はじめに
概要
コンテナ技術と仮想マシンの違いについてなんとなく分かっているフリをしていたので、実際にどのような点で違いがあり、メリットデメリットがあるのか調べてみました。
コンテナ側の内容が多めです。
コンテナ技術とは
では、コンテナ技術とはどのようなものかについて見ていきます。
よくコンテナ技術と比較されるのが、仮想マシン技術です。
二つの違いは
コンテナ:「OSレベル」での仮想化技術
仮想マシン:「ハードウェアレベル」での仮想化技術
です。
この図では、
コンテナはubuntuやdebianなどの「OS」とapacheやpythonなどの「アプリケーション」を仮想化しています。
それに対して、仮想マシンでは上記に加えて「カーネル」と「ハードウェア」部分も仮想化しています。
ここでいうハードウェアというのは、CPUやメモリ、ストレージといったPCのリソースを完全にホストOSから独立した状態で割り当てるということです。
特徴
コンテナはOSより上層を仮想化しています。
例えば、ubuntu上にpythonをインストールした状態を仮想化することが可能です。
これを一つのパッケージ化(イメージ化)することで、環境の再利用が可能になります。
PCは物理リソース(CPUやメモリ)を効率よく使用するために、カーネルを使用しています。
コンテナではホストOSのカーネルを利用することで、コンテナの構成要素を削減しています。
それによってコンテナは仮想マシンに比べて、環境を簡単に複製したり使い捨てることができます。
このコンテナの扱いやすさによって、デプロイのテストやマイクロサービスアーキテクチャの構築というのは非常に楽になりました。
仮想マシンでは物理マシンを買ってくるのと同じように、仮想マシンに独立したCPUやメモリ、ストレージといったリソースを割り当てることが可能です。
もちろん、どちらもリソースはホストOSのリソースを使用することになります。
カーネルの役割
カーネルの共有という言葉が出てきたのでカーネルの役割を解説します。
カーネルはハードウェアとソフトウェアの間のインターフェースとして機能します。
具体的には、プロセス管理、メモリ管理、デバイス管理などを行います。
コンテナでは、ホストOSのカーネルを共有するためハードウェアのリソースを効率的に使用し、個々のコンテナが独自のOSを必要とせずに動作できます。
カーネルを共有することによるメリット
では、カーネルを共有することでどのような利点があるのでしょうか。
速い
カーネルはPCの起動時にハードウェアの初期化やBIOSの起動、OSの入ったストレージへのアクセスなどハードウェアレベルの仕事をしています。
コンテナはこれらのカーネルの仕事を省略して、直接OSを起動します。
これによるメリットは「速さ」です。
起動、停止、削除の速さはコンテナ技術による圧倒的なメリットでしょう。
軽い
仮想マシンではカーネルも仮想化します。
そのため、カーネルの容量というのが発生します。
コンテナにはこのカーネルに割り当てる容量が必要ないため、仮想マシンに比べて軽量です。
カーネルを共有することでの注意点
カーネルの種類に依存する
Linuxベースのカーネルではwindowsのコンテナを起動することはできません。
逆も然りです。
ただし、windows10以降ではWSL2というLinuxカーネルをwindows上で実行できるようになっています。

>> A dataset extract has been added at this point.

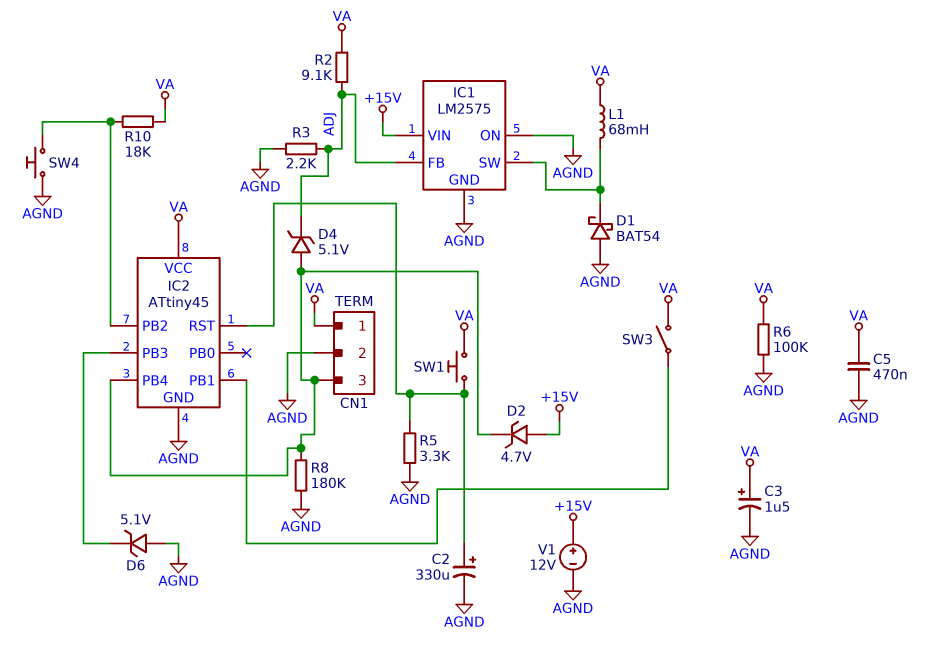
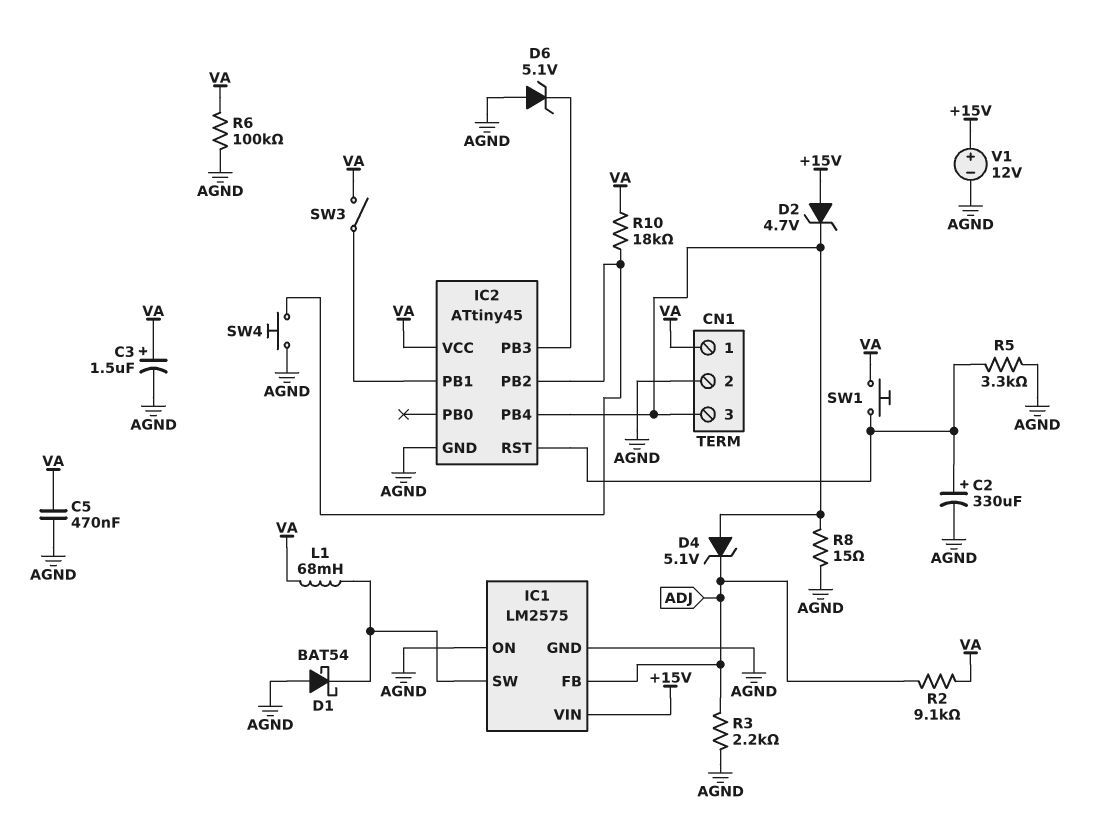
R8: 180k (AGND, CN1/3) -> 15 (AGND, CN1/3)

本題から逸れるためここでは割愛します。
独立性とセキュリティ
コンテナはホストOSのカーネルを使用しています。
そのため、ホストOS上で動作している複数のコンテナの内一つが攻撃を受けると、その範囲が他のコンテナ、ホストOSにまで影響を与える可能性があります。

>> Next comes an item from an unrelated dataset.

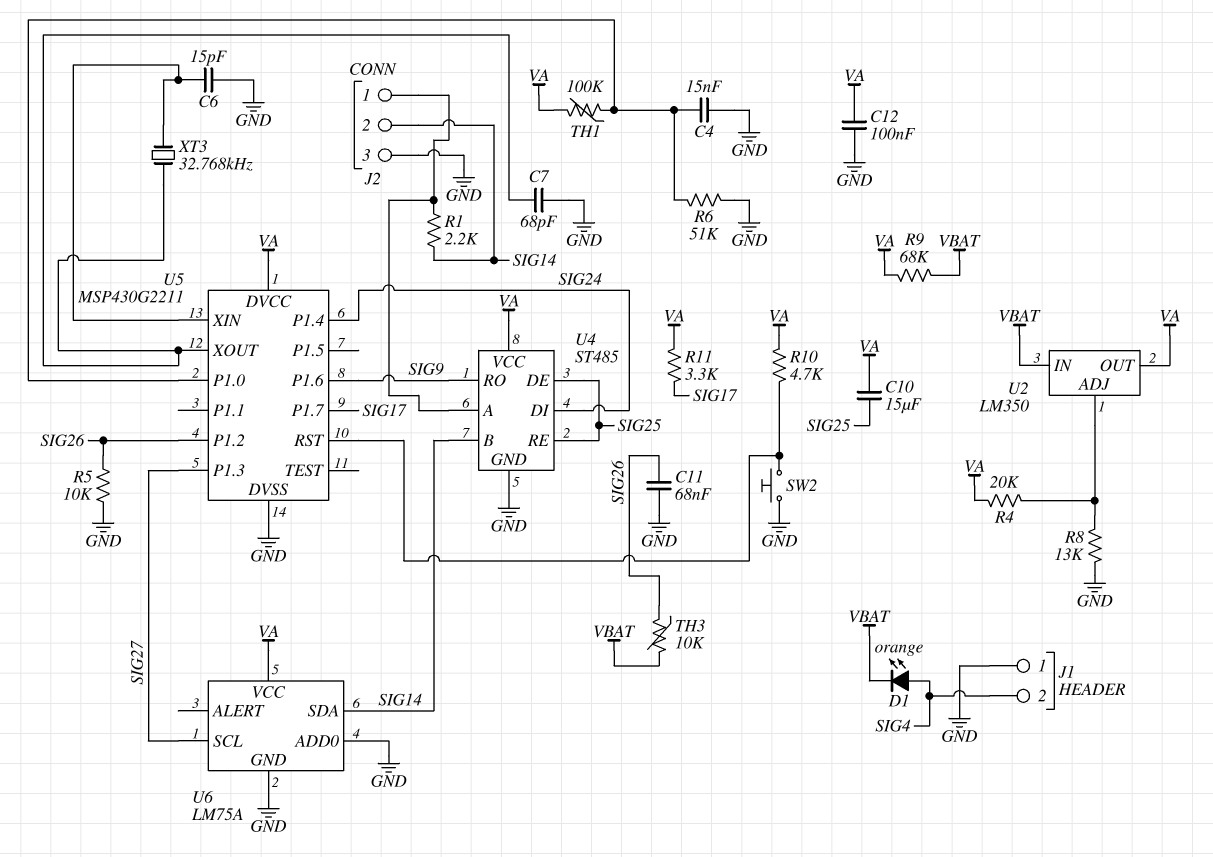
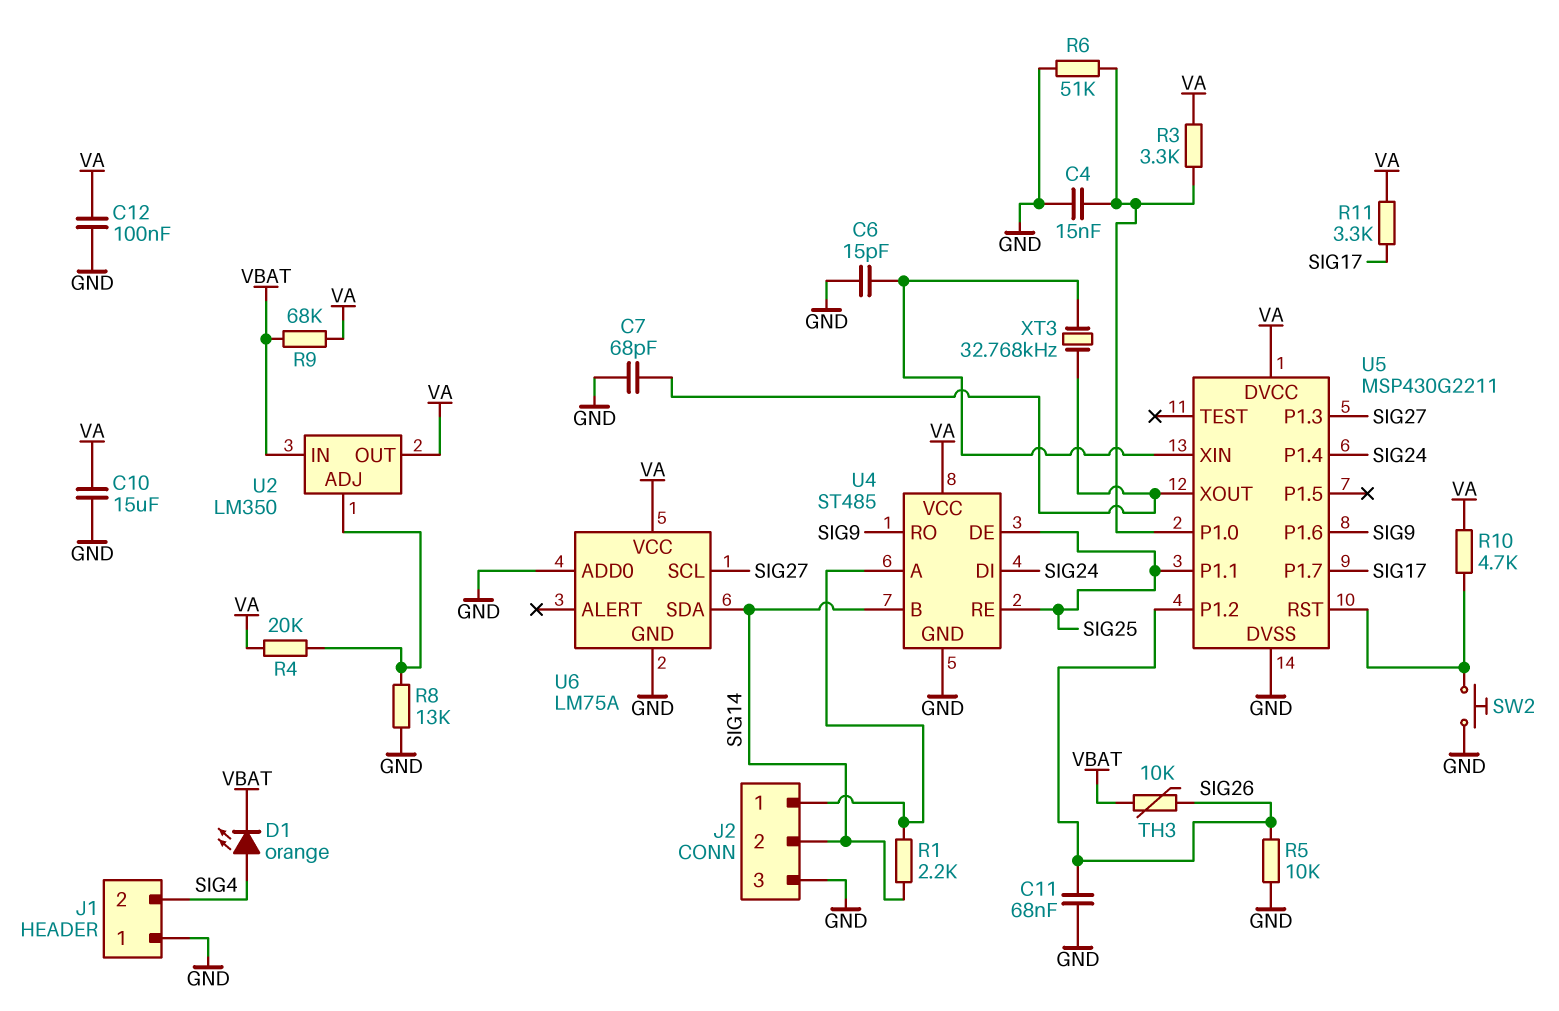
C10: 15uF (SIG25, VA) -> 15uF (GND, VA)
R3: none -> 3.3k (U5/P1.0, VA)
TH1: 100k (U5/P1.0, VA) -> none
U5 pin P1.1: none -> SIG25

一方、仮想マシンでは個々の仮想マシンが完全に独立しています。
そのため、一つの仮想マシンが攻撃を受けたとしても他のマシンへの被害を抑えることがコンテナに比べると容易です。
では、独立性の強い仮想マシン同士でネットワークを組むことは可能なのか?
これは可能です。それぞれは物理のホストと同じように考えればよいので、IPアドレスの割り振り等、適切なネットワークの設定を行うことで通信が可能です。

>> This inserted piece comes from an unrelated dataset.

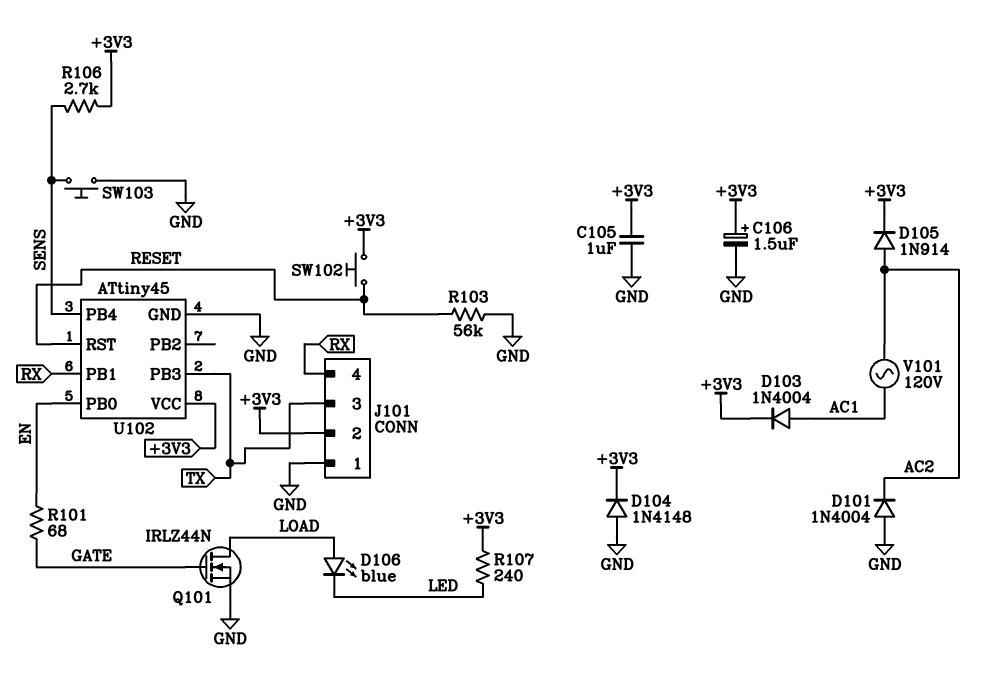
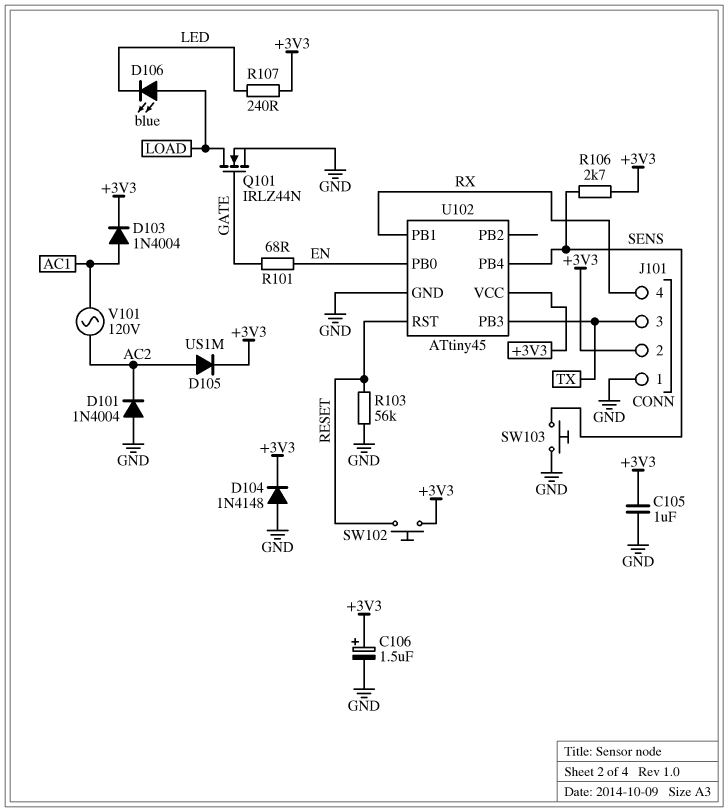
D105: diode 1N914 (A AC2, K +3V3) -> diode US1M (A AC2, K +3V3)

他にも、ホストOSのディスクを共有することでファイルのやり取りを行うことも可能です。
しかし、これらの通信では通常のホスト間でのやりとりと同様に、通信を暗号化するなどセキュリティの対策が必要です。
仮想マシンだから安全でコンテナだから安全ではない。ということではありません。
どちらも適切なセキュリティの設定を行う必要があります。
結局どっちがいいの?
ここまででコンテナと仮想マシンの違いを説明してきましたが、どちらが正解ということではありません。以下は一例です。
[仮想マシン]
- 独立したゲストOSが必要な場合
- 異なるOSを同時に実行する必要がある場合(Linuxカーネルとwindowsカーネルの共存など)
- 強固な隔離が求められるセキュリティが重要な環境
[コンテナ]
- 素早い起動やスケーリングが必要な場合
- マイクロサービスのような分散型アプリケーションを開発する場合
- 開発環境と本番環境を合わせる場合
上記は一部の例ですが、作成するアプリケーションや環境の要件によってうまく使い分ける必要があります。
まとめ
色々と違いを説明しましたが、仮想マシン上でコンテナを動かすということも可能です。
そうすることでホストOSに依存することなくコンテナを立ち上げることができます。
どちらかに依存するのではく、状況により何を使うと楽になるか。ということを考えるといいと思います。
所感
なんとなくコンテナはカーネルを共有しているという事は知っていましたが、今回勉強したことによってカーネルを共有することで、どのような利点があるという部分まで理解できました。